● **Task prompt**
Search the entries below for the word "tail" and copy every line where it appears.

● **Raw data**
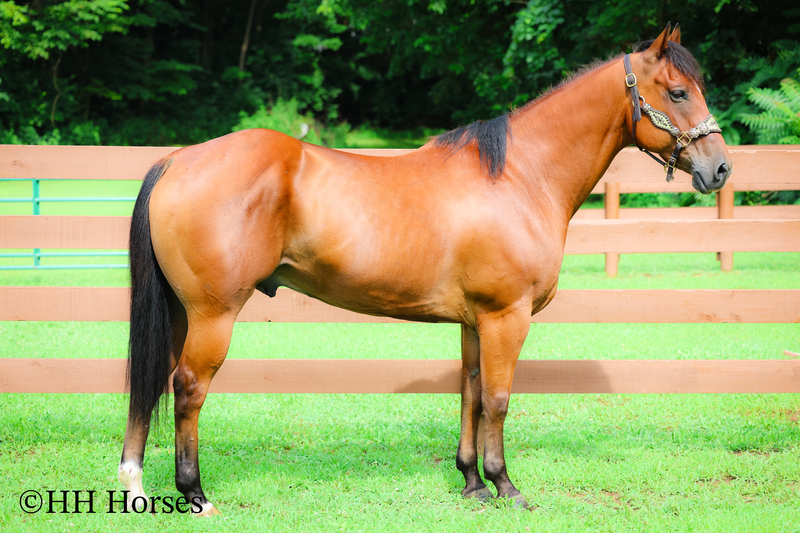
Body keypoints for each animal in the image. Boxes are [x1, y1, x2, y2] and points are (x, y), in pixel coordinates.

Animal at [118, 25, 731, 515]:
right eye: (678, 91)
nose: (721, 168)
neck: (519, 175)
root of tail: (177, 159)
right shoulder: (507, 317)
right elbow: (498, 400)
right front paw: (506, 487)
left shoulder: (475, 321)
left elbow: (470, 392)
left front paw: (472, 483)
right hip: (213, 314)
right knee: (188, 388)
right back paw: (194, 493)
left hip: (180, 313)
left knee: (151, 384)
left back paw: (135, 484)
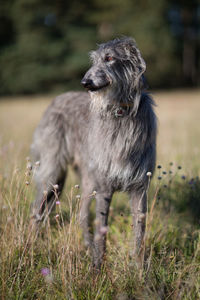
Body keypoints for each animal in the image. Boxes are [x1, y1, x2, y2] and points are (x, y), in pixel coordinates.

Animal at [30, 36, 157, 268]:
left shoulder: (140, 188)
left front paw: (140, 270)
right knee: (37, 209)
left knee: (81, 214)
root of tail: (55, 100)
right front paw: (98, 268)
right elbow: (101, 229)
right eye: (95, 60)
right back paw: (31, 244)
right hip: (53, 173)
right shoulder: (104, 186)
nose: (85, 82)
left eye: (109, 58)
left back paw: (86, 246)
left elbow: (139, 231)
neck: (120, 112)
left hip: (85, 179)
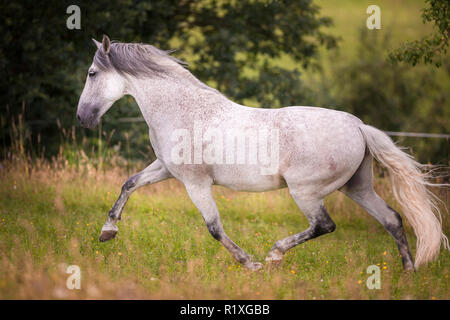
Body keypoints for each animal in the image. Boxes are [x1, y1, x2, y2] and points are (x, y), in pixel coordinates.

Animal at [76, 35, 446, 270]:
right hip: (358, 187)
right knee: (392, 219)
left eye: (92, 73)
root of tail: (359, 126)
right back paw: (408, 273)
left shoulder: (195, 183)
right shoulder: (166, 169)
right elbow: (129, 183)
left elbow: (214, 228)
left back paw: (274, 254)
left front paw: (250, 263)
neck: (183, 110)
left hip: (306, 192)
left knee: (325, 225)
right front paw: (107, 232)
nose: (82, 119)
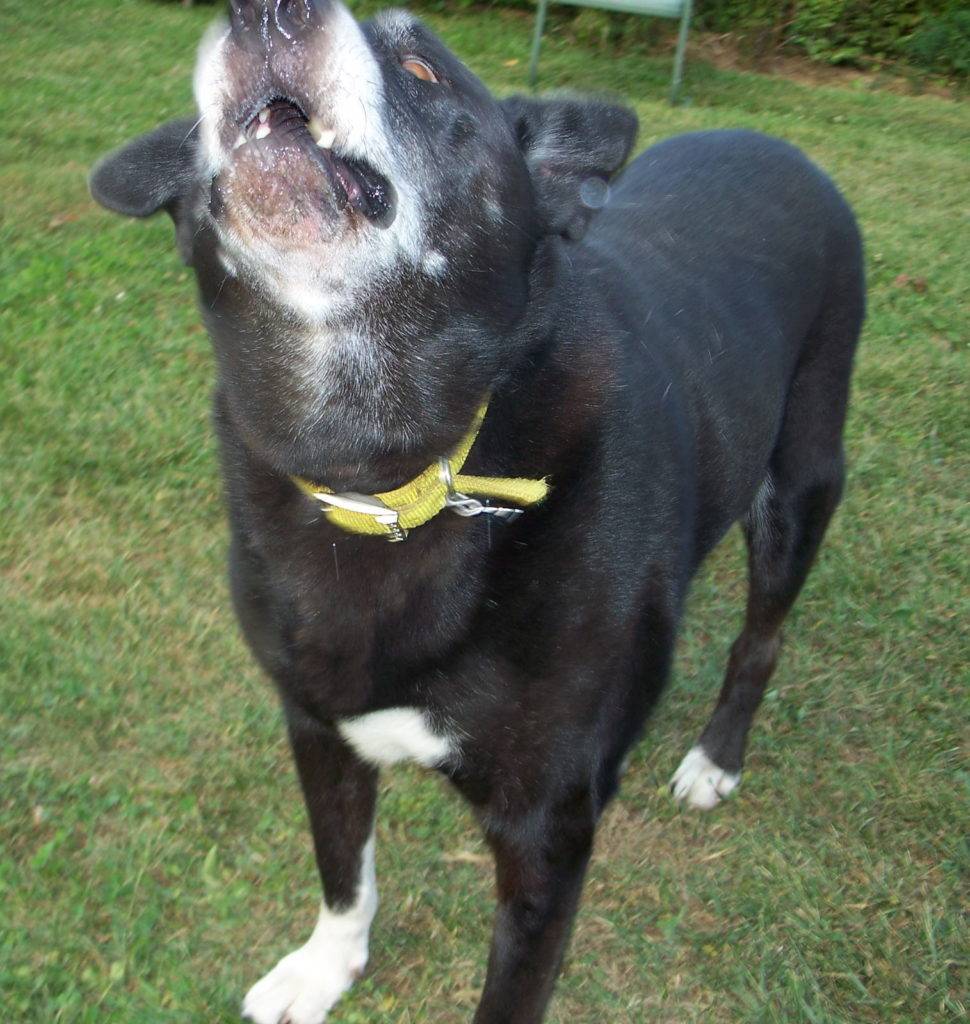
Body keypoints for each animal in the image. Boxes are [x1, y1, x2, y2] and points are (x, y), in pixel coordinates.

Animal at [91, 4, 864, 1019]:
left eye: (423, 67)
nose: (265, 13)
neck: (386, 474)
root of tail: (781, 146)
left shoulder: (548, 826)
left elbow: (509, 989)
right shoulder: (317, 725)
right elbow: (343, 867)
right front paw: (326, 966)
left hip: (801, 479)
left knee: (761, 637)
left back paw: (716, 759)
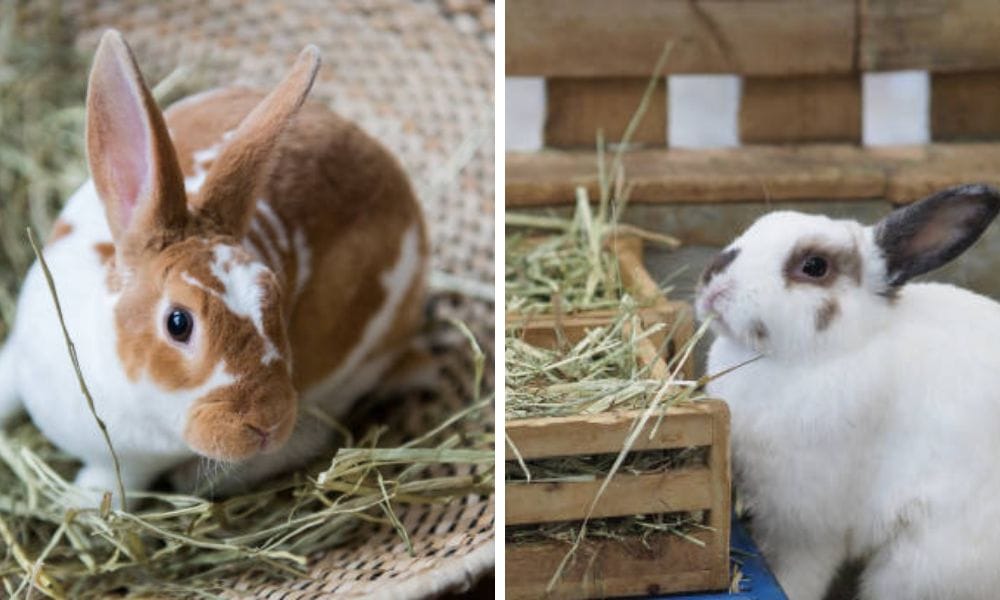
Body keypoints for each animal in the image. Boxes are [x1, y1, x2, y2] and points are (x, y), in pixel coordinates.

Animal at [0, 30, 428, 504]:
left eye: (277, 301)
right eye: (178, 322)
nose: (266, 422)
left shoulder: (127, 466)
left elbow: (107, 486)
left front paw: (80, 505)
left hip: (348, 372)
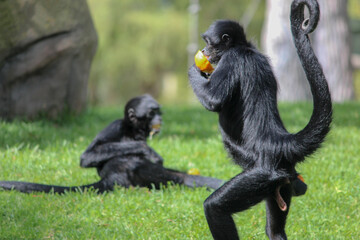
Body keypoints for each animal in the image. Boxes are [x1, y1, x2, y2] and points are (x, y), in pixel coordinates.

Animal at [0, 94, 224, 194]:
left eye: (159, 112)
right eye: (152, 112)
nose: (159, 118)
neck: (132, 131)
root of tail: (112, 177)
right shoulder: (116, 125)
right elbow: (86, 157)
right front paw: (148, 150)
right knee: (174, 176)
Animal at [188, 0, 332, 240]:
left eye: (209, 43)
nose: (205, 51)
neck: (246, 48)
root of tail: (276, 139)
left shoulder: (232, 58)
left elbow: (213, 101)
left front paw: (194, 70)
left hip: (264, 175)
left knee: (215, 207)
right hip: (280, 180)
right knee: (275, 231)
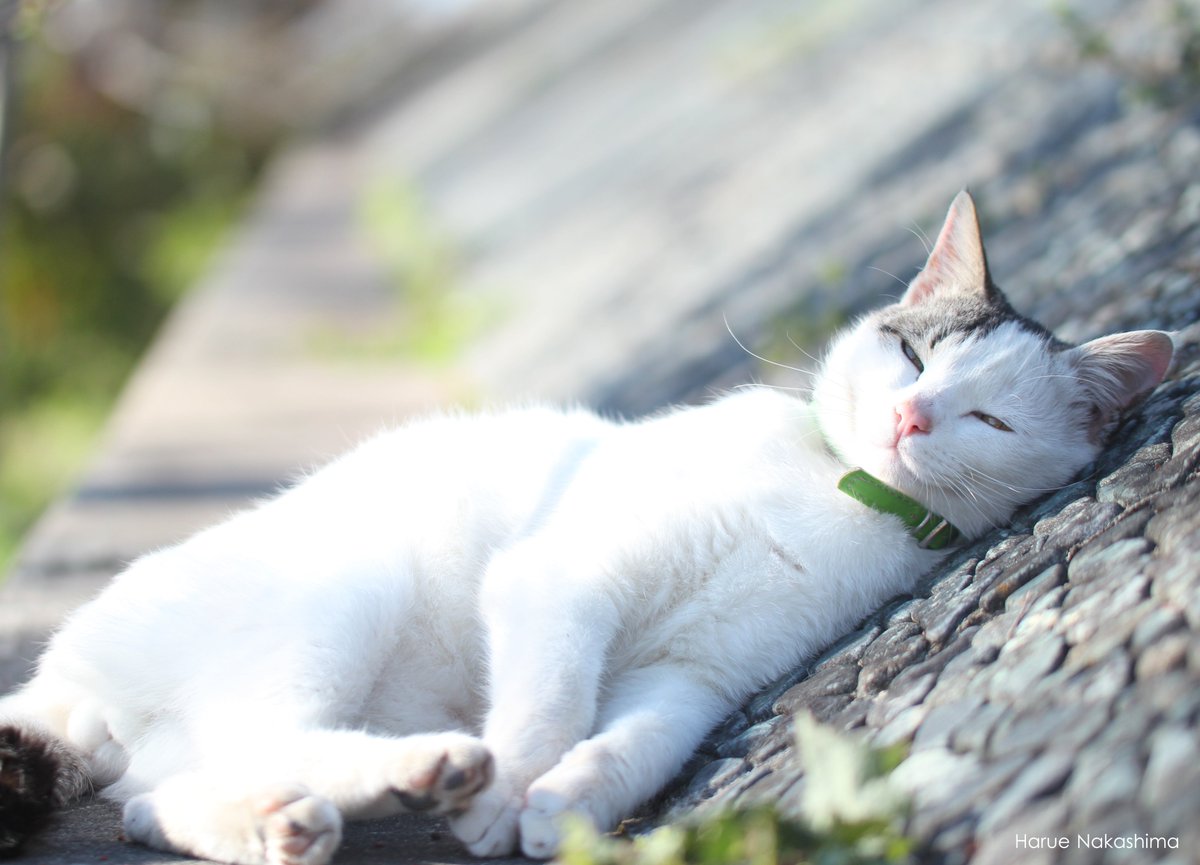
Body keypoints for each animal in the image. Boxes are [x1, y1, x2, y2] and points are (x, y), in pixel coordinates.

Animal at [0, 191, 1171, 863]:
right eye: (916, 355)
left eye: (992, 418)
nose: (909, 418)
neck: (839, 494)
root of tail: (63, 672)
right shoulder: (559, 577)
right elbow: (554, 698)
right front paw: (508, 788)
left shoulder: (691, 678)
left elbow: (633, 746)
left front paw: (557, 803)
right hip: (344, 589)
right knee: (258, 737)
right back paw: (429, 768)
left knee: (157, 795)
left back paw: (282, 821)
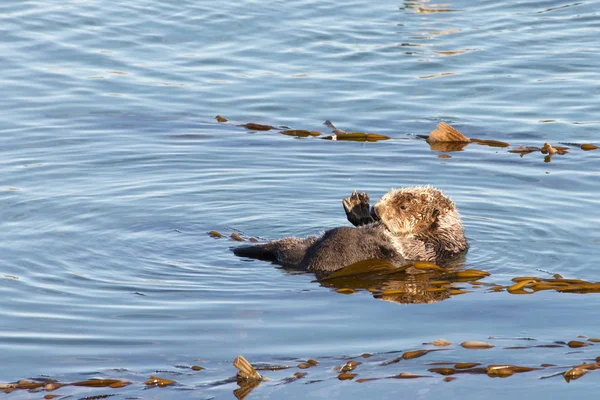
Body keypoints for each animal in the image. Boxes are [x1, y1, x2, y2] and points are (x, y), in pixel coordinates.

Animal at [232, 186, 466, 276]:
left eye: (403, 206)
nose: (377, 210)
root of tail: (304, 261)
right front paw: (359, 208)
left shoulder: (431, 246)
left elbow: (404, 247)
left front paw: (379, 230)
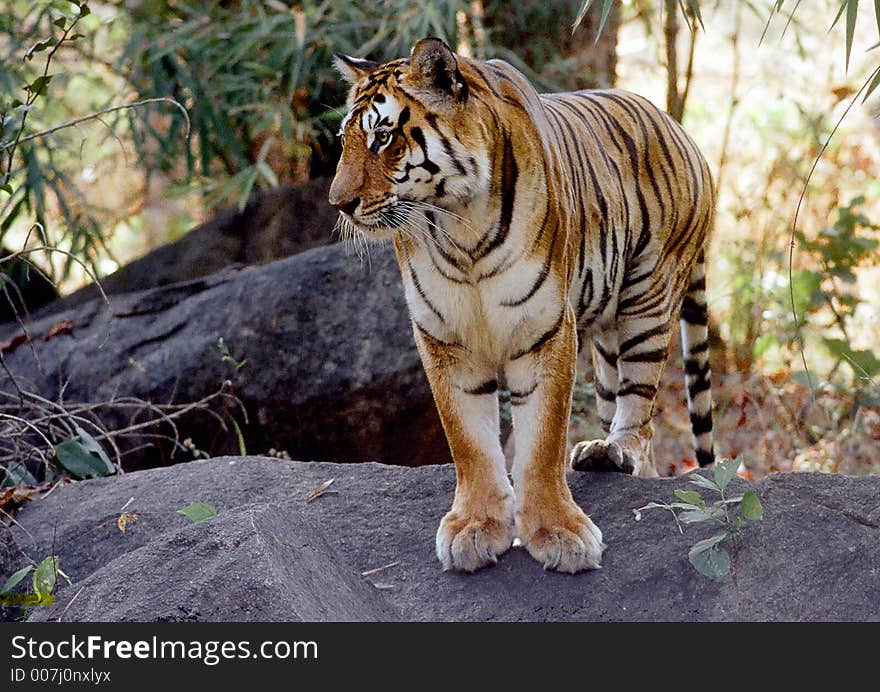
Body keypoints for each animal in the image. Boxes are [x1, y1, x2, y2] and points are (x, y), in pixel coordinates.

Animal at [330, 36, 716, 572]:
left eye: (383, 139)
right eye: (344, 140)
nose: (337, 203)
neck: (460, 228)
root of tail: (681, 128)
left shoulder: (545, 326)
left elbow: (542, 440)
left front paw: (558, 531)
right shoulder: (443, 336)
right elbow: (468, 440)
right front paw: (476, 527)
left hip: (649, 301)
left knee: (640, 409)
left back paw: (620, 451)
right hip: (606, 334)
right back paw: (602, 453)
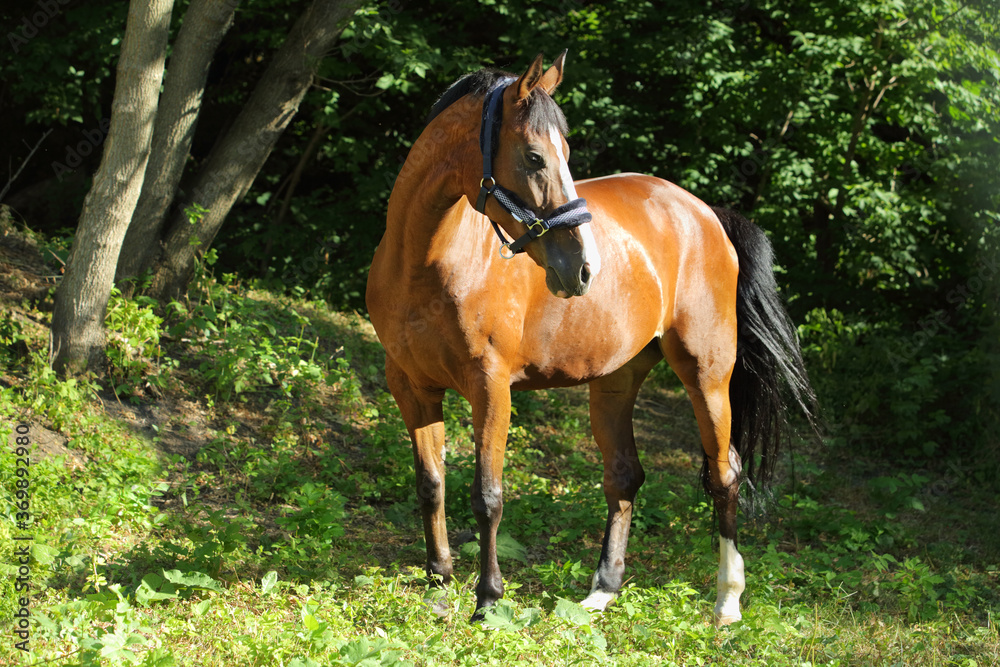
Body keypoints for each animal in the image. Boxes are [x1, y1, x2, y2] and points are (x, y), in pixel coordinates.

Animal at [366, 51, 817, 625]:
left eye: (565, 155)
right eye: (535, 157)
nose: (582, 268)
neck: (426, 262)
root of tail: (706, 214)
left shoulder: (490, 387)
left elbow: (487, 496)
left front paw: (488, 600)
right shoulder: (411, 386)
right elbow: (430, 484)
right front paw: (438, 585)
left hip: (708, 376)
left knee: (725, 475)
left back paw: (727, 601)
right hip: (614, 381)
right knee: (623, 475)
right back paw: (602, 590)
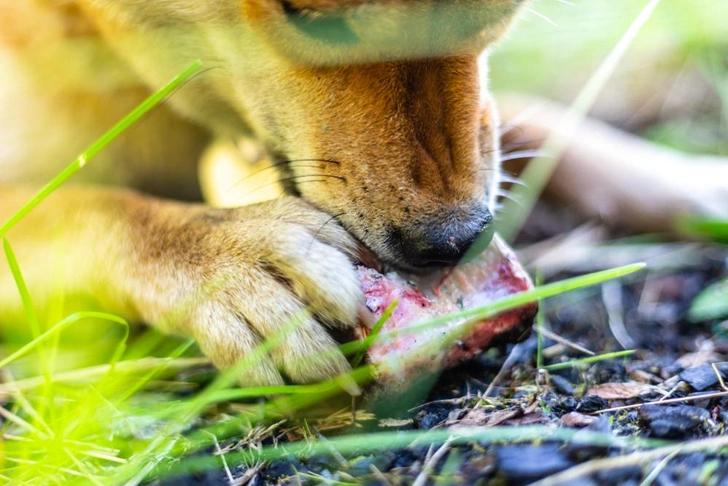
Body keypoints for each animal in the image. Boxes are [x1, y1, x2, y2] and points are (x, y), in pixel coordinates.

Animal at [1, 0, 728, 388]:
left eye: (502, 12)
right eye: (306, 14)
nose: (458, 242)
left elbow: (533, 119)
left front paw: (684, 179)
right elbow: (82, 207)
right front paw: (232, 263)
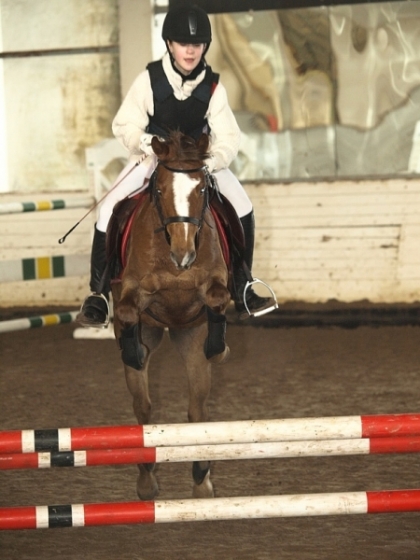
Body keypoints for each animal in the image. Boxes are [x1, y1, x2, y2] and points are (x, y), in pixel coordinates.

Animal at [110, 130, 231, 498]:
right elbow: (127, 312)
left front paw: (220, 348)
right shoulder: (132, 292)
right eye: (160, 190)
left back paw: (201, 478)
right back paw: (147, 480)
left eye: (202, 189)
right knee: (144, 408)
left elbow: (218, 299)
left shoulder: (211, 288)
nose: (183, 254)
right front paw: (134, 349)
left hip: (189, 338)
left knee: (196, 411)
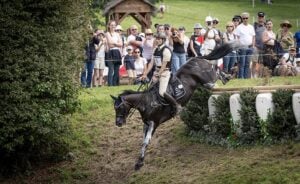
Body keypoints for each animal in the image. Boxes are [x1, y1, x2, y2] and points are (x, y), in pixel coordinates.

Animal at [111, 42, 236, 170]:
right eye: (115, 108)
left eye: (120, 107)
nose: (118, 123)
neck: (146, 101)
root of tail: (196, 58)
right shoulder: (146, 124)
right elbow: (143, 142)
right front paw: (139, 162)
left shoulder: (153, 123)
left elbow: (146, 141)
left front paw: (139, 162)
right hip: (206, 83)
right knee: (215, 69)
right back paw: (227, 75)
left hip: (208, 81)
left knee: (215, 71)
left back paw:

● **Answer to this problem**
root of tail: (177, 159)
root of tail: (55, 100)
root of tail: (359, 126)
root of tail: (781, 146)
root of tail: (112, 177)
root of tail: (276, 139)
root of tail: (63, 672)
root of tail: (304, 261)
root of tail: (681, 128)
root of tail: (706, 214)
root of tail: (196, 58)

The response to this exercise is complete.